We presented FedEmerge, an entropy-guided aggregation strategy for federated learning, and demonstrated its ability to facilitate emergent collective learning in federated systems. By prioritizing contributions from clients with more heterogeneous data, FedEmerge addresses a core challenge of FL—learning a robust global model from non-IID data—without requiring complex multi-stage optimization or additional communication. We provided a thorough treatment of the algorithm: from theoretical convergence guarantees under the Polyak–Łojasiewicz condition (with full proofs given in the Appendix A) to empirical evidence of improved accuracy and fairness across a range of benchmarks. FedEmerge preserves the spirit of FL in protecting data privacy and low communication overhead, and it adds an interpretable mechanism that aligns with the intuitive notion of “more information, more influence”.

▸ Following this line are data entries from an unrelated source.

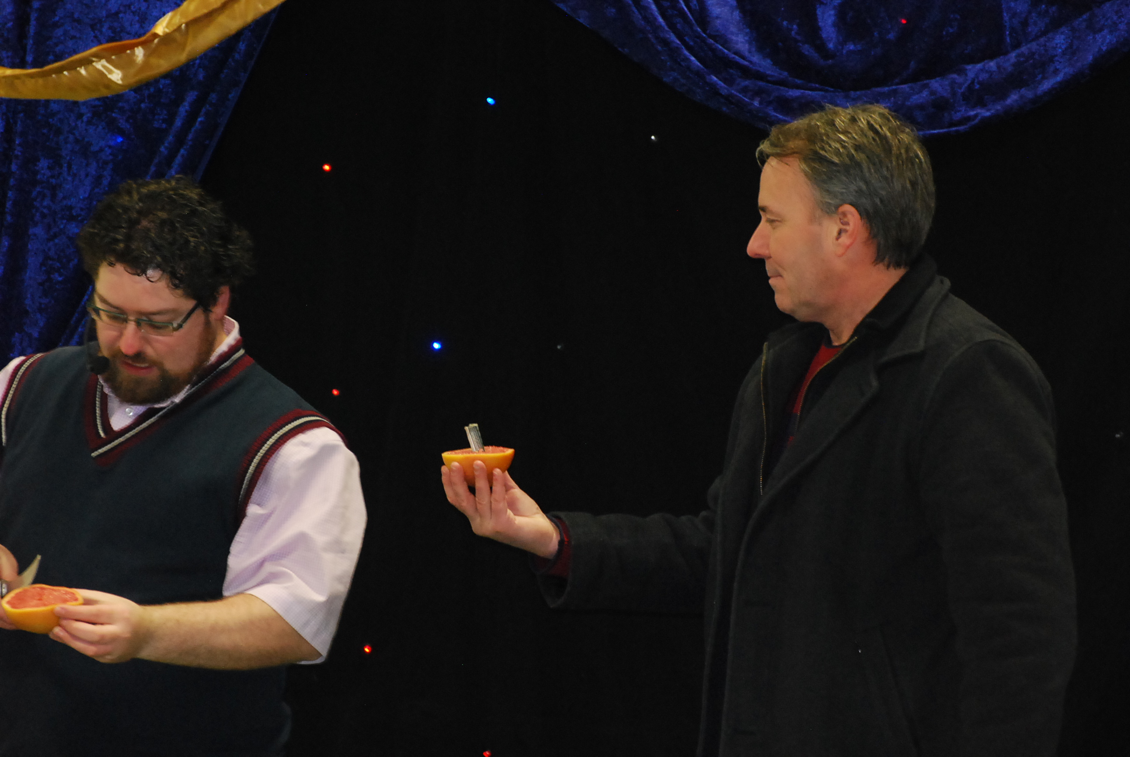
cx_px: 565
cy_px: 378
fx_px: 9428
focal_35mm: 300
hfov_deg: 6.9
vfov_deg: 4.6
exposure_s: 1/60
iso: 1600
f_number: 5.3
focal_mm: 200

The work opens several avenues for further research. One is exploring other information-based client weighting schemes and analyzing their impact on convergence and generalization. Another is integrating FedEmerge into production FL systems to test its impact on real-world data distributions (e.g., mobile user data, which can be highly skewed). We also aim to extend the theoretical analysis to broader scenarios including non-convex objectives beyond PL and time-varying client availability. In essence, we believe that FedEmerge takes a significant step toward more resilient and socially aware federated learning, where the global model truly reflects the collective intelligence of the network.